**Directions for this task:**
In the data below, one line contains "index tip: (498, 760)" and a later one contains "pinky dip: (576, 657)". Print both, with every line between them, exactly and alone.

══════

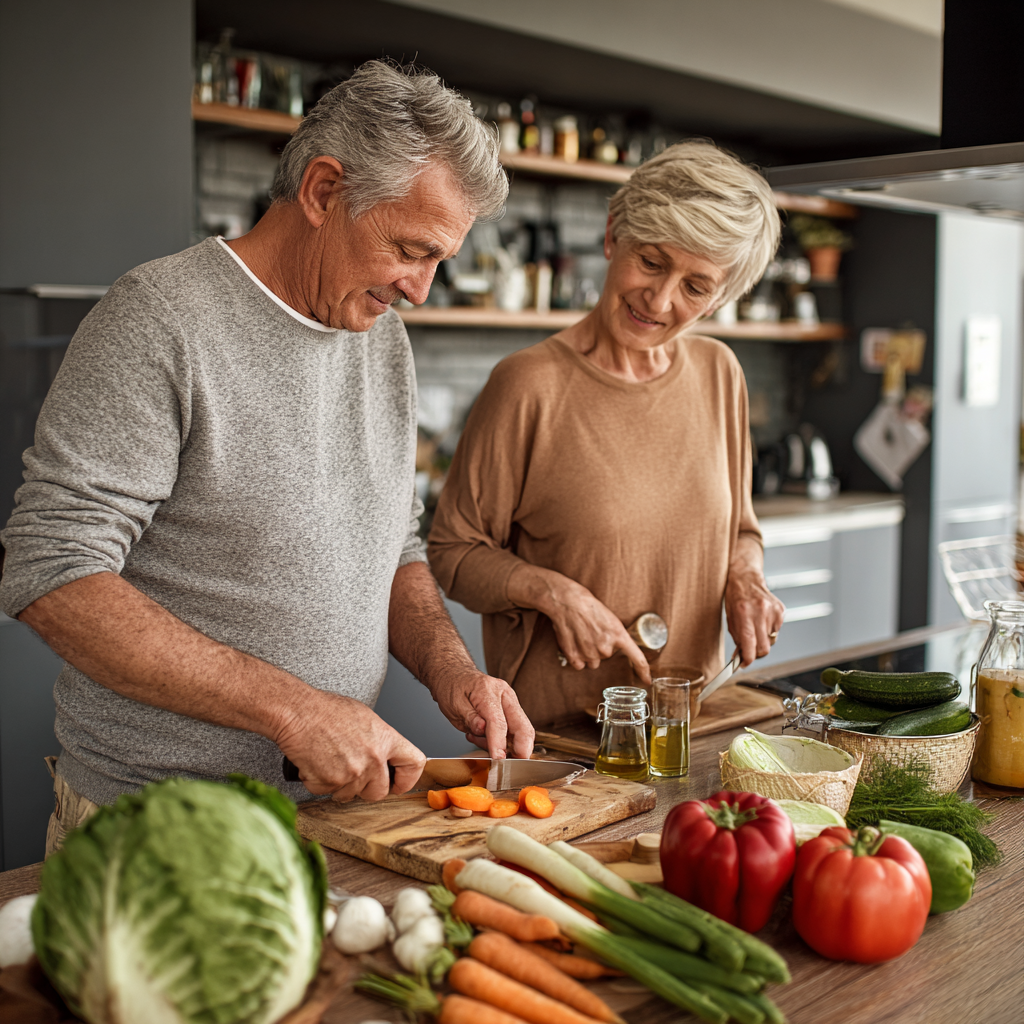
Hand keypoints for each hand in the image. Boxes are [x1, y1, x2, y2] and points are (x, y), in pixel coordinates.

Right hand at [273, 690, 425, 801]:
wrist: (297, 713)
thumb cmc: (325, 710)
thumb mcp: (364, 717)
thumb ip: (378, 739)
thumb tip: (382, 754)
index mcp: (385, 738)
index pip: (414, 764)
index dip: (407, 779)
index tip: (398, 783)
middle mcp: (373, 758)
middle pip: (379, 792)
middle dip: (365, 788)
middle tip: (351, 773)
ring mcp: (353, 772)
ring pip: (351, 795)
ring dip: (340, 785)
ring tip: (329, 761)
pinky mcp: (331, 782)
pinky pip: (328, 793)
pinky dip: (320, 783)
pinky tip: (316, 764)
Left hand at [430, 670, 534, 758]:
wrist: (455, 674)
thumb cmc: (452, 687)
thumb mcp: (453, 704)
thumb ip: (469, 718)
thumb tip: (482, 730)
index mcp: (488, 691)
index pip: (499, 722)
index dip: (499, 744)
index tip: (498, 760)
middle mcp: (505, 695)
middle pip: (523, 727)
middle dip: (521, 750)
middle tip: (510, 766)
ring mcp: (510, 702)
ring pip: (522, 731)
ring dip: (508, 746)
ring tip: (479, 740)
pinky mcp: (511, 710)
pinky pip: (514, 731)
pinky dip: (503, 741)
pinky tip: (483, 737)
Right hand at [543, 575, 651, 683]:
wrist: (568, 602)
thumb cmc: (589, 607)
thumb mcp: (611, 619)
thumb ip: (616, 636)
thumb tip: (615, 646)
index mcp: (619, 635)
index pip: (637, 658)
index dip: (643, 671)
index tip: (647, 680)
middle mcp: (606, 648)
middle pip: (606, 657)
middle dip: (599, 647)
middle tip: (591, 632)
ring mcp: (590, 653)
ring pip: (592, 662)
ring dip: (587, 653)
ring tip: (581, 636)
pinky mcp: (575, 657)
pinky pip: (579, 665)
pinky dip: (576, 657)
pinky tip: (573, 642)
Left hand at [725, 569, 784, 666]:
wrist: (747, 578)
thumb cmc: (735, 597)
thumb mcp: (731, 618)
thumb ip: (738, 638)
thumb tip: (742, 655)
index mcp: (744, 615)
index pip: (750, 646)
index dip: (748, 659)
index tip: (745, 663)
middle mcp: (760, 613)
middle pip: (764, 648)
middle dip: (757, 653)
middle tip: (750, 650)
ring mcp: (773, 612)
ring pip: (771, 639)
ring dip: (762, 639)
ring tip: (755, 626)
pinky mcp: (781, 611)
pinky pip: (776, 630)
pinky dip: (769, 630)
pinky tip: (762, 619)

══════

**Output below:**
index tip: (498, 760)
middle mcp: (505, 695)
middle pip: (523, 727)
middle dip: (521, 750)
middle tip: (510, 766)
ring mcp: (510, 702)
ring pip: (522, 731)
ring dip: (508, 746)
ring tip: (479, 740)
pinky mcp: (511, 710)
pinky pip: (514, 731)
pinky dip: (503, 741)
pinky tip: (483, 737)
Right hand at [543, 575, 651, 683]:
wrist: (568, 602)
thumb cmc: (589, 607)
thumb mcp: (611, 619)
thumb ip: (616, 636)
thumb tip: (615, 646)
index mcp: (619, 635)
index pip: (637, 658)
index dip: (643, 671)
index tip: (647, 680)
middle mcp: (606, 648)
middle pip: (606, 657)
middle dip: (599, 647)
middle tip: (591, 632)
ring mcp: (590, 653)
ring pip: (592, 662)
ring dip: (587, 653)
ring tip: (581, 636)
pinky mcp: (575, 657)
pinky pip: (579, 665)
pinky dip: (576, 657)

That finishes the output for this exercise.